** PROBLEM TO SOLVE **
Scan the data below for the string "regOut". Copy every line where it appears.

(Saved entries)
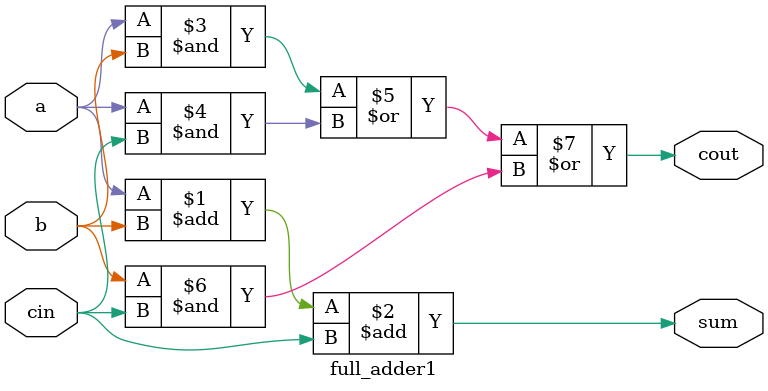
<source format=v>
module top_module( 
    input [99:0] a, b,
    input cin,
    output [99:0] cout,
    output [99:0] sum);

    generate
	genvar i;
	for(i = 0; i < $bits(sum); i = i + 1)begin:add_gen
		full_adder1 my_adder(
			.a(a[i]),
			.b(b[i]),
			.cin(i == 0 ? cin : cout[i - 1]),
			.cout(cout[i]),
			.sum(sum[i])
		);
	end
    endgenerate

endmodule

module full_adder1(
    input a,
    input b,
    input cin,
    output cout,
    output sum
);
    //Full adder module is designed here.
    assign sum = a + b + cin;
    assign cout = (a & b) | (a & cin) | (b & cin);

endmodule

</source>
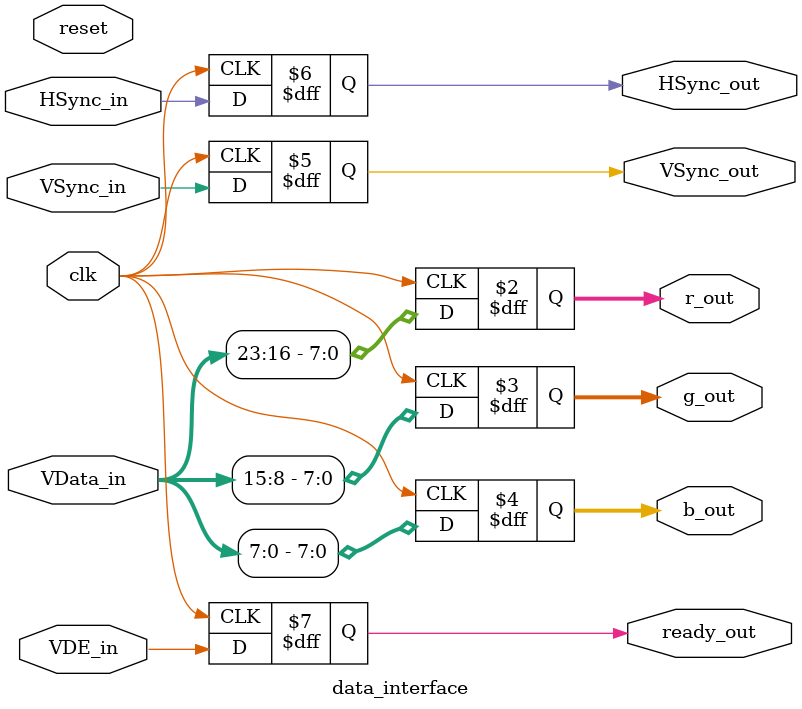
<source format=v>
`timescale 1ns / 1ps


module data_interface(
    input [23:0] VData_in,    
    input VDE_in,
    input clk,
    input reset,
    input VSync_in,
    input HSync_in,

    output reg [7:0]r_out,
    output reg [7:0]g_out,
    output reg [7:0]b_out,

    output reg VSync_out,
    output reg HSync_out,    
    output reg ready_out

);    

    always @(posedge clk) begin
        // if(reset) begin
        //     r_out <= 8'b0;
        //     b_out <= 8'b0;
        //     g_out <= 8'b0;
        //     VSync_out <= 0;
        //     HSync_out <= 0;
        //     ready_out <= 0;

        // end else begin
            r_out <= VData_in[23:16];
            g_out <= VData_in[15:8];
            b_out <= VData_in[7:0];
            VSync_out <= VSync_in;
            HSync_out <= HSync_in;
            ready_out <= VDE_in;
        //end       
    end

endmodule
</source>
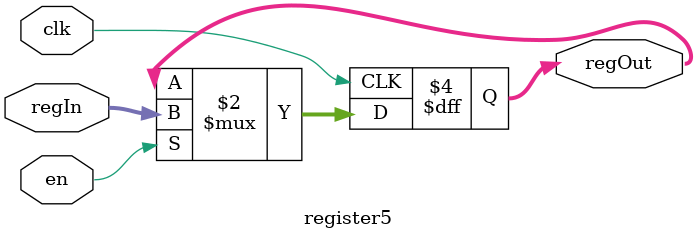
<source format=v>
module register5 (clk, regIn, regOut , en);
  input clk, en;
  input [4:0] regIn;
  output reg [4:0] regOut;
  always @ (posedge clk)  begin
  if(en)
    begin
    regOut <= regIn;
    end
  end
endmodule // register
</source>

** WRITTEN ANSWER **
module register5 (clk, regIn, regOut , en);
  output reg [4:0] regOut;
    regOut <= regIn;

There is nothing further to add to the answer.